→ **Objective 1**
Copy the records word for word, beginning at the line that contains "family: Geometridae" and stopping after the line that contains "scientific name: Circus aeruginosus".

The State Tretyakov Gallery endeavors to answer this question with
an anticipated new exhibition in honor of the artist’s 125th
birthday. It displays dozens of rare early graphics and paintings
from his youth in Belarus, as well as mature collages,
illustrations and ceramics from the 1960s and ’70s, allowing
viewers to trace the motifs that Chagall would continue developing
until his death at age 97.
“Regardless of when his works were created, in youth or in old
age, he drew on the same sources,” Chagall’s granddaughter Meret
Meyer said at the exhibition opening.
Chagall was born Moishe Shagal in 1887 near Vitebsk, Belarus.
Under the Russian Empire, Vitebsk was part of the “Pale of
Settlement,” which relegated Russian Jews to specific areas in
Eastern Europe. He grew up in a shtetl, or small Jewish
settlement; his father hauled barrels for a herring merchant, and
his mother sold groceries.
After studying art in St. Petersburg, he arrived in Paris in 1910.

→ **Provided data**
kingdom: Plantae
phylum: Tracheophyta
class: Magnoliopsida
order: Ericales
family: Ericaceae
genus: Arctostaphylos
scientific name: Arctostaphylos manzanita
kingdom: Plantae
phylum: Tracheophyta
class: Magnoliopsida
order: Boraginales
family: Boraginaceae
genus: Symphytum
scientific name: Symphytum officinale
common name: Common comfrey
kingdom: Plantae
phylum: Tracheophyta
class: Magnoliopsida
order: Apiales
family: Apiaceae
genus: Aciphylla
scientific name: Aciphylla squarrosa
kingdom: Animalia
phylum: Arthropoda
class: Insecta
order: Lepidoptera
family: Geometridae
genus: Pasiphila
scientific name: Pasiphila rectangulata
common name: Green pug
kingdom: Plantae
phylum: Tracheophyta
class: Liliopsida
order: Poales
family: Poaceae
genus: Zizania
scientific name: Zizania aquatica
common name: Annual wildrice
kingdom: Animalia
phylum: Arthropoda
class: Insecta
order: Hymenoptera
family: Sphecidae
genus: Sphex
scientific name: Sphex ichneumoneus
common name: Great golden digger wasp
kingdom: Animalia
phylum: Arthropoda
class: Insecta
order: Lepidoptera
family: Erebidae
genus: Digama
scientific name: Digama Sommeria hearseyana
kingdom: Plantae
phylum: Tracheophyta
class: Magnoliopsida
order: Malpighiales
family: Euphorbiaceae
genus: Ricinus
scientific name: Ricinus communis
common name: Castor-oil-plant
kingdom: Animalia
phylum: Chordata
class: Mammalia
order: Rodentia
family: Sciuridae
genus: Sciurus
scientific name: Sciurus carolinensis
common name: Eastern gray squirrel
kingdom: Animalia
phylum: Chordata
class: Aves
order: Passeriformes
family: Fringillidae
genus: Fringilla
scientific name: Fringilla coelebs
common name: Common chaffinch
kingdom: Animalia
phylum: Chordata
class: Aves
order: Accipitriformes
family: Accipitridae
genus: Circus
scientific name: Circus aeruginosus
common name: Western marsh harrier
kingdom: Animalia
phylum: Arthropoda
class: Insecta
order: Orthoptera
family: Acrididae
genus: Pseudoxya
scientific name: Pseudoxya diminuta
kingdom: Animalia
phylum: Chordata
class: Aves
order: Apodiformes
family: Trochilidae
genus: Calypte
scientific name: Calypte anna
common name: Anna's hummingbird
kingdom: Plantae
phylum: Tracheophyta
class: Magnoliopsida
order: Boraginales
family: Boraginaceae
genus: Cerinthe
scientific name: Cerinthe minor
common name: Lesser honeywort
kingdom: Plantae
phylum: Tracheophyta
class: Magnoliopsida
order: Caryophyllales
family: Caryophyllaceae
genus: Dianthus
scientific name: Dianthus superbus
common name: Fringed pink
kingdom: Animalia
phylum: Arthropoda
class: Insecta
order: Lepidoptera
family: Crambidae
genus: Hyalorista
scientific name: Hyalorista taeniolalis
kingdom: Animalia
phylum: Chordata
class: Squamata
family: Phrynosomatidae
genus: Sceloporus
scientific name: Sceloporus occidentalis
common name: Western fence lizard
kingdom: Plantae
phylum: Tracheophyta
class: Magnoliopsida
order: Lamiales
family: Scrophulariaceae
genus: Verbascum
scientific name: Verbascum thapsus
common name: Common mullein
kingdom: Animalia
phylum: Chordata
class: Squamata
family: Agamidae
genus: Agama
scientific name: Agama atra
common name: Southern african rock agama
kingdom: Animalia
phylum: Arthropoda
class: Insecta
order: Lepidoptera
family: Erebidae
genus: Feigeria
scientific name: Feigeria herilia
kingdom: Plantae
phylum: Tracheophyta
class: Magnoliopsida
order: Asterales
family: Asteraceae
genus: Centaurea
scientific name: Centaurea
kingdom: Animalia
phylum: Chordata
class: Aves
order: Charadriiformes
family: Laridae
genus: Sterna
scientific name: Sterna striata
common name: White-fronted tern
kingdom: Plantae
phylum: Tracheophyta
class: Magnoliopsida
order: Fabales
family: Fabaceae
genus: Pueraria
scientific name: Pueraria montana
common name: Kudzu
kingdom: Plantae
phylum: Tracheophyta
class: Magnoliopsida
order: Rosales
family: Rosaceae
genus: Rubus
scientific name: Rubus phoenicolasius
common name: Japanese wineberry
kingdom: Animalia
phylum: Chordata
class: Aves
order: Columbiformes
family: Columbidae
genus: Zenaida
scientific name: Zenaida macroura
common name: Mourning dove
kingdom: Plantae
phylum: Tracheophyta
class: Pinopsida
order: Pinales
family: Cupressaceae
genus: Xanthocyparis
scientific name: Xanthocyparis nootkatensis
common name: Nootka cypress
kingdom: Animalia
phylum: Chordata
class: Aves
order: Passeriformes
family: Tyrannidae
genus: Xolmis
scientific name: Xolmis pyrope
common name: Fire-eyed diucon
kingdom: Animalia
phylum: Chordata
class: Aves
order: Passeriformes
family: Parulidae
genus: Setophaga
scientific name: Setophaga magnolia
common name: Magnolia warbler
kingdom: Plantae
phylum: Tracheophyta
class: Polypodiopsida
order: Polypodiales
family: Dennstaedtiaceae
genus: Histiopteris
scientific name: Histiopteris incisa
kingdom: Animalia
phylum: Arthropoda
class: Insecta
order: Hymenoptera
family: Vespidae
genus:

→ **Objective 2**
List every kind of artwork that the Chagall passage says the exhibition displays.

→ **Solution 1**
family: Geometridae
genus: Pasiphila
scientific name: Pasiphila rectangulata
common name: Green pug
kingdom: Plantae
phylum: Tracheophyta
class: Liliopsida
order: Poales
family: Poaceae
genus: Zizania
scientific name: Zizania aquatica
common name: Annual wildrice
kingdom: Animalia
phylum: Arthropoda
class: Insecta
order: Hymenoptera
family: Sphecidae
genus: Sphex
scientific name: Sphex ichneumoneus
common name: Great golden digger wasp
kingdom: Animalia
phylum: Arthropoda
class: Insecta
order: Lepidoptera
family: Erebidae
genus: Digama
scientific name: Digama Sommeria hearseyana
kingdom: Plantae
phylum: Tracheophyta
class: Magnoliopsida
order: Malpighiales
family: Euphorbiaceae
genus: Ricinus
scientific name: Ricinus communis
common name: Castor-oil-plant
kingdom: Animalia
phylum: Chordata
class: Mammalia
order: Rodentia
family: Sciuridae
genus: Sciurus
scientific name: Sciurus carolinensis
common name: Eastern gray squirrel
kingdom: Animalia
phylum: Chordata
class: Aves
order: Passeriformes
family: Fringillidae
genus: Fringilla
scientific name: Fringilla coelebs
common name: Common chaffinch
kingdom: Animalia
phylum: Chordata
class: Aves
order: Accipitriformes
family: Accipitridae
genus: Circus
scientific name: Circus aeruginosus

→ **Solution 2**
Graphics, paintings, collages, illustrations, ceramics